In particolare, il Tribunale ha affermato che il licenziamento per soppressione della posizione lavorativa in ragione della sostituzione di un dipendente con l’intelligenza artificiale è legittimo se: (i) sussiste una crisi economico-finanziaria che richiede una riorganizzazione delle attività; (ii) è presente un concreto nesso logico tra la riorganizzazione e il licenziamento; e (iii) vi è impossibilità di repêchage. In sostanza, la sostituzione del lavoratore con i sistemi di intelligenza artificiale, non modifica i principi tradizionali che regolano i licenziamenti per soppressione del posto di lavoro, che trovano, quindi, applicazione, anche con riguardo alle nuove tecnologie.
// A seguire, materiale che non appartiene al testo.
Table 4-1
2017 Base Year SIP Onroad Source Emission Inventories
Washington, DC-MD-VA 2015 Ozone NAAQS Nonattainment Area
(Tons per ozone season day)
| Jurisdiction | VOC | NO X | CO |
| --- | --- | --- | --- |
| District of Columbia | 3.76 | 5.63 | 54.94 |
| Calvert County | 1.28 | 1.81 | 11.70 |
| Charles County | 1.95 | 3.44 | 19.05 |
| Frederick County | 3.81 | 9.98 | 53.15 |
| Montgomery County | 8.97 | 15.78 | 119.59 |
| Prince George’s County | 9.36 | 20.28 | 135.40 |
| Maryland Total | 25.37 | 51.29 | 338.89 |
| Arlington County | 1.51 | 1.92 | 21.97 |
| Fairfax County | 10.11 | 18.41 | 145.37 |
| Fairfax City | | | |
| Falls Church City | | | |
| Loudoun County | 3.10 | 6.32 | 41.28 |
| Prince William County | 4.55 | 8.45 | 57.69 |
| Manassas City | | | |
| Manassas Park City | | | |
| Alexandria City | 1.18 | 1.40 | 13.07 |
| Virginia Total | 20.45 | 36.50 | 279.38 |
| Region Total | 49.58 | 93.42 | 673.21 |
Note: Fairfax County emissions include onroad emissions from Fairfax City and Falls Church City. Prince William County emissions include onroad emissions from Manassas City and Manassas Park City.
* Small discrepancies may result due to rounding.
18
Ebbene, nel caso di specie, è emerso – anche grazie all’istruttoria – che tutti i requisiti di cui sopra erano stati rispettati; infatti, negli anni 2022-2023, la società aveva subito una crisi economico-finanziaria, ossia una ragione organizzativa e produttiva che aveva reso necessaria una riorganizzazione aziendale, finalizzata alla riduzione dei costi e condotta mediante l’eliminazione e/o ridimensionamento dei settori marginali rispetto al business principale della società. Tale decisione strategica aveva condotto al licenziamento della lavoratrice (addetta ad un business non centrale), anche considerando che – nonostante attenta valutazione – non erano state rinvenute ulteriori posizioni lavorative alla quale la dipendente potesse essere adibita, stante la mancanza in capo alla stessa di competenze nei settori core della società.
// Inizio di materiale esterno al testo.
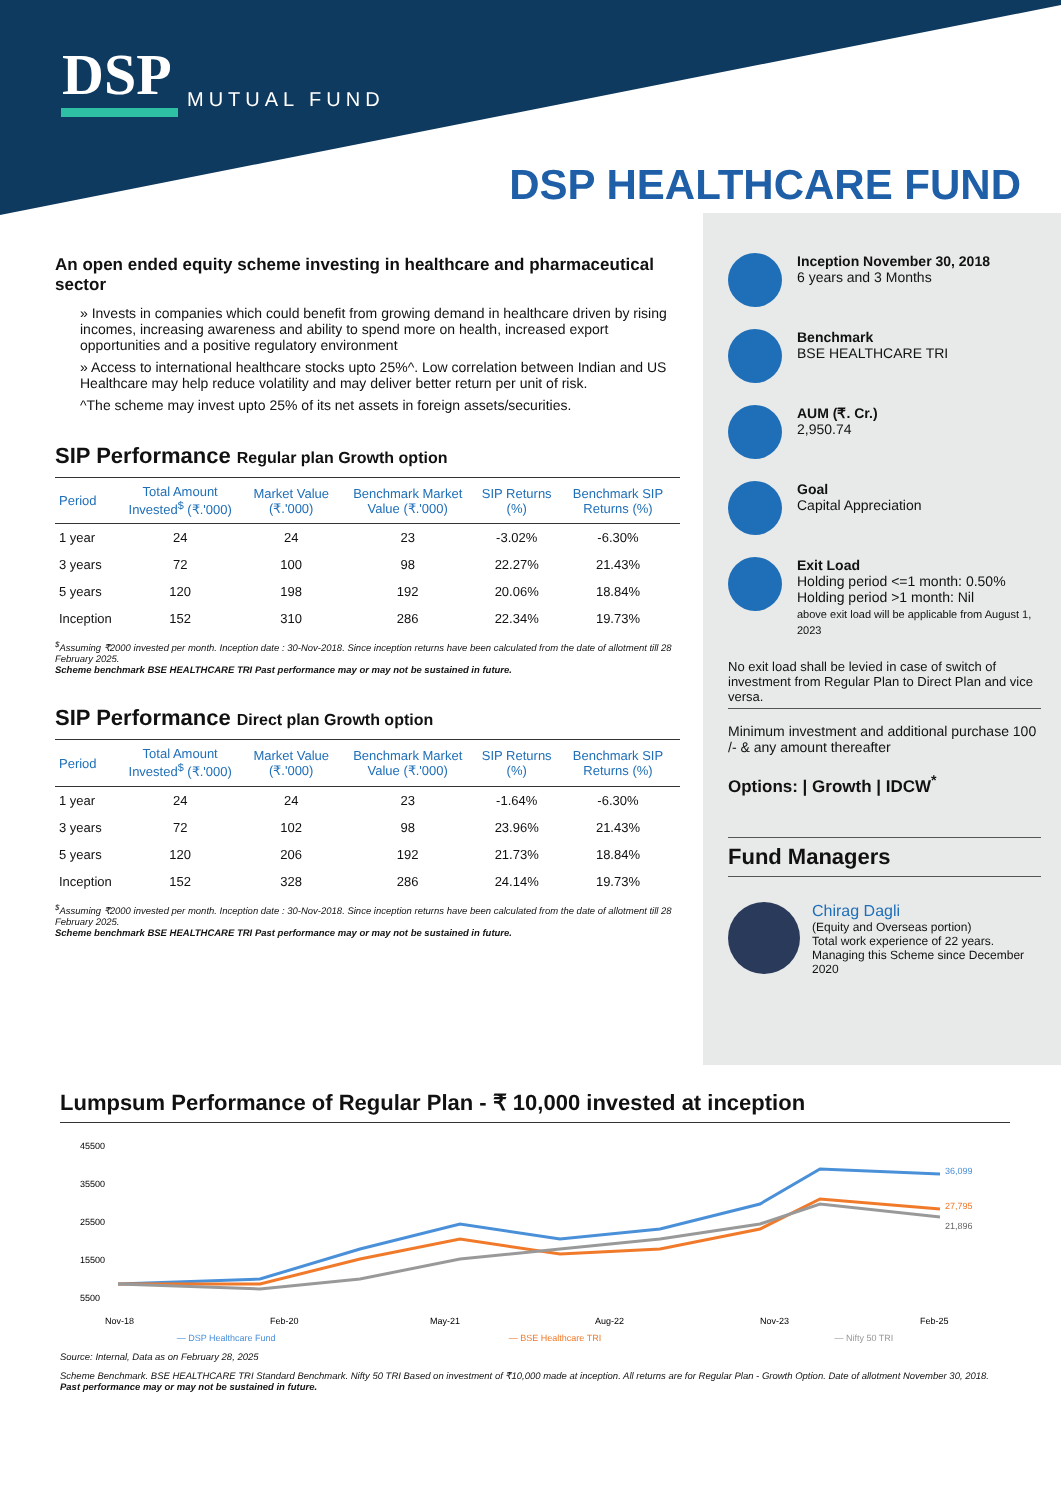DSP
MUTUAL FUND
DSP HEALTHCARE FUND
Inception November 30, 2018
6 years and 3 Months
Benchmark
BSE HEALTHCARE TRI
AUM (₹. Cr.)
2,950.74
Goal
Capital Appreciation
Exit Load
Holding period <=1 month: 0.50%
Holding period >1 month: Nil
above exit load will be applicable from August 1, 2023
No exit load shall be levied in case of switch of investment from Regular Plan to Direct Plan and vice versa.
Minimum investment and additional purchase 100 /- & any amount thereafter
Options: | Growth | IDCW<sup>*</sup>
Fund Managers
Chirag Dagli
(Equity and Overseas portion)
Total work experience of 22 years.
Managing this Scheme since December 2020
An open ended equity scheme investing in healthcare and pharmaceutical sector
» Invests in companies which could benefit from growing demand in healthcare driven by rising incomes, increasing awareness and ability to spend more on health, increased export opportunities and a positive regulatory environment
» Access to international healthcare stocks upto 25%^. Low correlation between Indian and US Healthcare may help reduce volatility and may deliver better return per unit of risk.
^The scheme may invest upto 25% of its net assets in foreign assets/securities.
SIP Performance Regular plan Growth option
| Period | Total Amount Invested<sup>$</sup> (₹.'000) | Market Value (₹.'000) | Benchmark Market Value (₹.'000) | SIP Returns (%) | Benchmark SIP Returns (%) |
| --- | --- | --- | --- | --- | --- |
| 1 year | 24 | 24 | 23 | -3.02% | -6.30% |
| 3 years | 72 | 100 | 98 | 22.27% | 21.43% |
| 5 years | 120 | 198 | 192 | 20.06% | 18.84% |
| Inception | 152 | 310 | 286 | 22.34% | 19.73% |
<sup>$</sup>Assuming ₹2000 invested per month. Inception date : 30-Nov-2018. Since inception returns have been calculated from the date of allotment till 28 February 2025.
Scheme benchmark BSE HEALTHCARE TRI Past performance may or may not be sustained in future.
SIP Performance Direct plan Growth option
| Period | Total Amount Invested<sup>$</sup> (₹.'000) | Market Value (₹.'000) | Benchmark Market Value (₹.'000) | SIP Returns (%) | Benchmark SIP Returns (%) |
| --- | --- | --- | --- | --- | --- |
| 1 year | 24 | 24 | 23 | -1.64% | -6.30% |
| 3 years | 72 | 102 | 98 | 23.96% | 21.43% |
| 5 years | 120 | 206 | 192 | 21.73% | 18.84% |
| Inception | 152 | 328 | 286 | 24.14% | 19.73% |
<sup>$</sup>Assuming ₹2000 invested per month. Inception date : 30-Nov-2018. Since inception returns have been calculated from the date of allotment till 28 February 2025.
Scheme benchmark BSE HEALTHCARE TRI Past performance may or may not be sustained in future.
Lumpsum Performance of Regular Plan - ₹ 10,000 invested at inception
45500
35500
25500
15500
5500
36,099
27,795
21,896
Nov-18
Feb-20
May-21
Aug-22
Nov-23
Feb-25
— DSP Healthcare Fund — BSE Healthcare TRI — Nifty 50 TRI
Source: Internal, Data as on February 28, 2025
Scheme Benchmark. BSE HEALTHCARE TRI Standard Benchmark. Nifty 50 TRI Based on investment of ₹10,000 made at inception. All returns are for Regular Plan - Growth Option. Date of allotment November 30, 2018.
Past performance may or may not be sustained in future.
Pertanto, l’integrazione di sistemi di intelligenza artificiale nei processi produttivi aziendali può costituire una ragione valida alla base di un legittimo licenziamento, laddove le mansioni espletate dall’uomo vengano sostituite dall’algoritmo al fine di ridurre i costi e/o efficientare la struttura organizzativa.

Conclusioni

La sentenza n° 9135/2025 costituisce uno dei primi e più significativi esempi di come la normativa giuslavoristica attualmente in vigore venga applicata all’interno di un contesto profondamente trasformato dall’avvento e dalla diffusione capillare dell’intelligenza artificiale. Il Tribunale di Roma, chiamato a pronunciarsi su un caso di licenziamento motivato dall’introduzione in azienda di un sistema algoritmico in grado di svolgere mansioni precedentemente affidate a un lavoratore, ha chiarito che anche in situazioni di sostituzione dell’uomo con la macchina continuano a trovare piena applicazione i principi e le regole già previste dall’ordinamento.

Secondo il Tribunale, infatti, l’utilizzo dell’IA può legittimare un licenziamento per giustificato motivo oggettivo solo laddove l’impresa dimostri l’esistenza di concrete, attuali e comprovate esigenze organizzative o produttive e purché sia esclusa ogni possibilità di ricollocare il dipendente in altre posizioni compatibili con le sue competenze. In altre parole, l’introduzione di tecnologie avanzate non crea un regime speciale né sospende le garanzie previste per il lavoratore: essa si inserisce nel quadro normativo esistente, che rimane il parametro di riferimento per valutare la legittimità delle scelte datoriali.

Tale pronuncia assume particolare rilievo se si considera che, mentre la società e il mercato del lavoro stanno attraversando una fase di trasformazione rapidissima, la legislazione italiana non ha ancora subito modifiche sostanziali per tenere conto delle nuove dinamiche introdotte dall’intelligenza artificiale. Ne deriva la necessità di elaborare nuovi criteri interpretativi e di adattare gli strumenti giuridici tradizionali a un contesto in continua evoluzione, nel quale l’interazione tra lavoro umano e sistemi automatizzati diventerà sempre più frequente e complessa.

In conclusione, la legislazione italiana non è mutata, mentre la società si sta evolvendo celermente: nuovi spunti interpretativi sono quindi richiesti per adattare la legislazione vigente al nuovo mondo del lavoro permeato dall’intelligenza artificiale.